## DATA BELOW
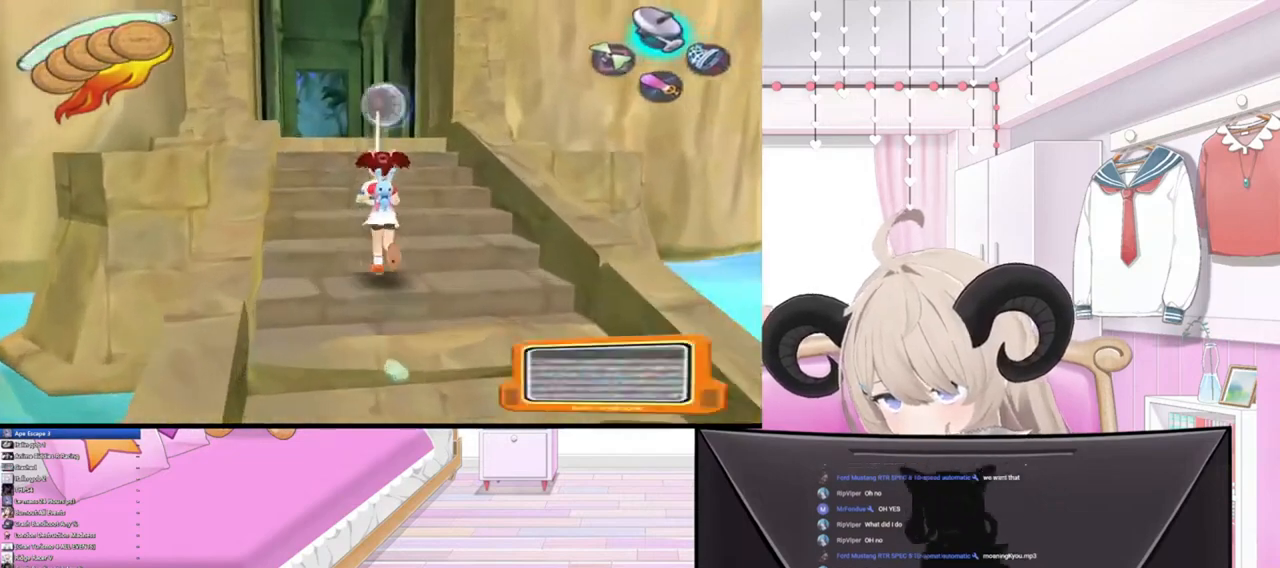
{"buttons": [], "left_stick": "up", "right_stick": "up", "events": []}
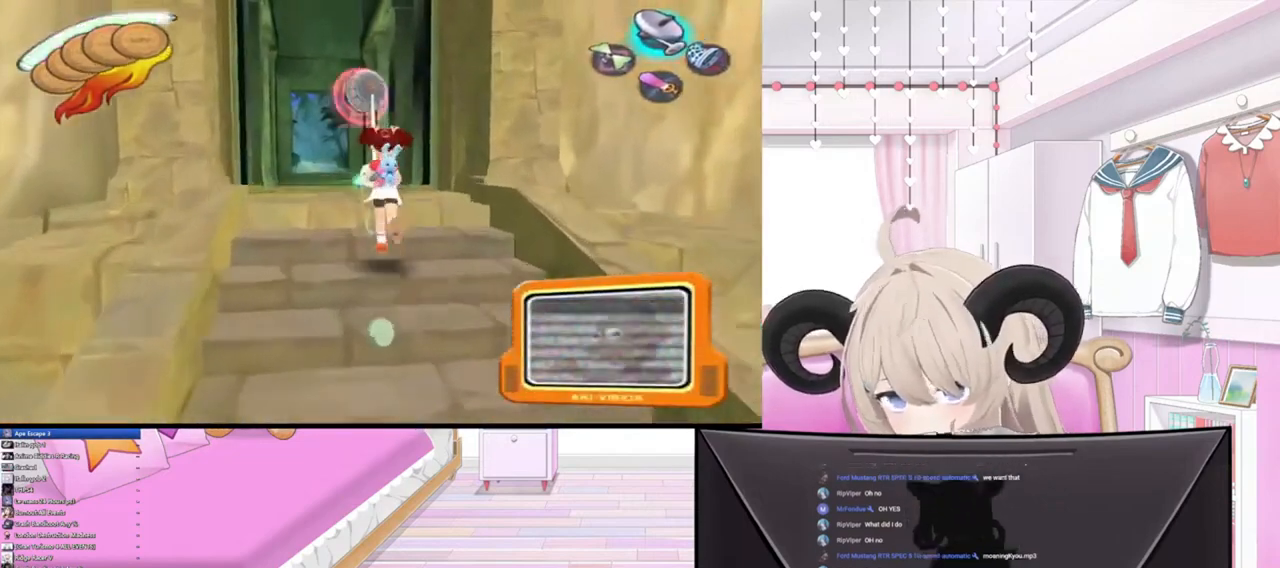
{"buttons": [], "left_stick": "up", "right_stick": "center", "events": [[100, "left_stick", "center"], [367, "left_stick", "up"], [433, "right_stick", "center"]]}
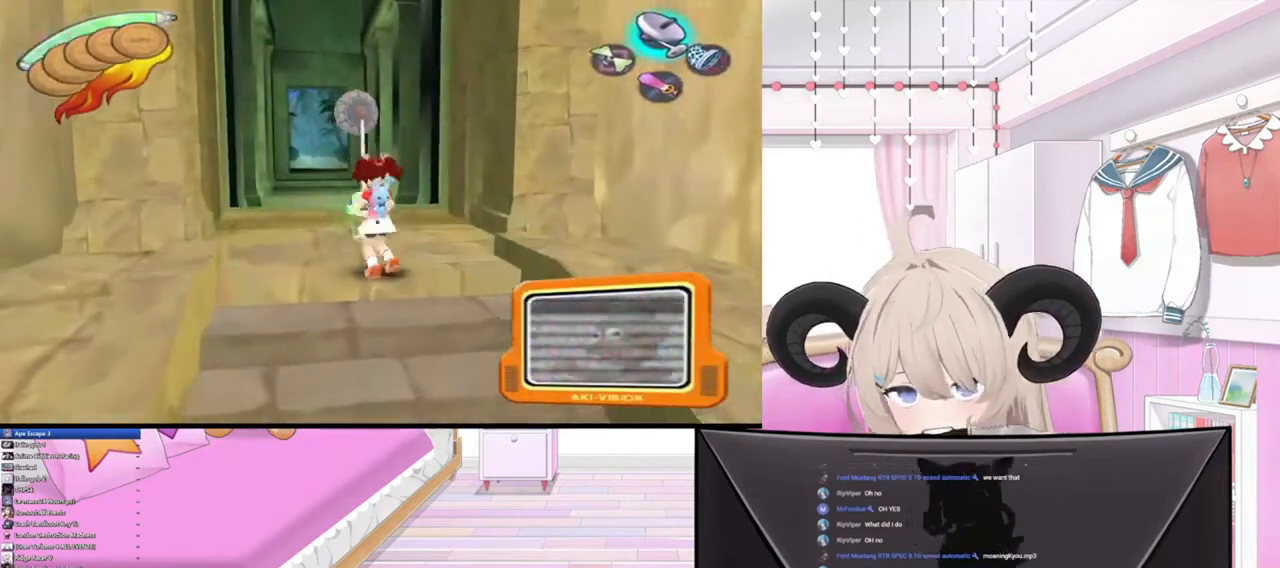
{"buttons": [], "left_stick": "up", "right_stick": "center", "events": []}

## BRIEF
Select and copy every line of the material that holds the string "center".

## EXERCISE OUTPUT
{"buttons": [], "left_stick": "up", "right_stick": "center", "events": [[100, "left_stick", "center"], [367, "left_stick", "up"], [433, "right_stick", "center"]]}
{"buttons": [], "left_stick": "up", "right_stick": "center", "events": []}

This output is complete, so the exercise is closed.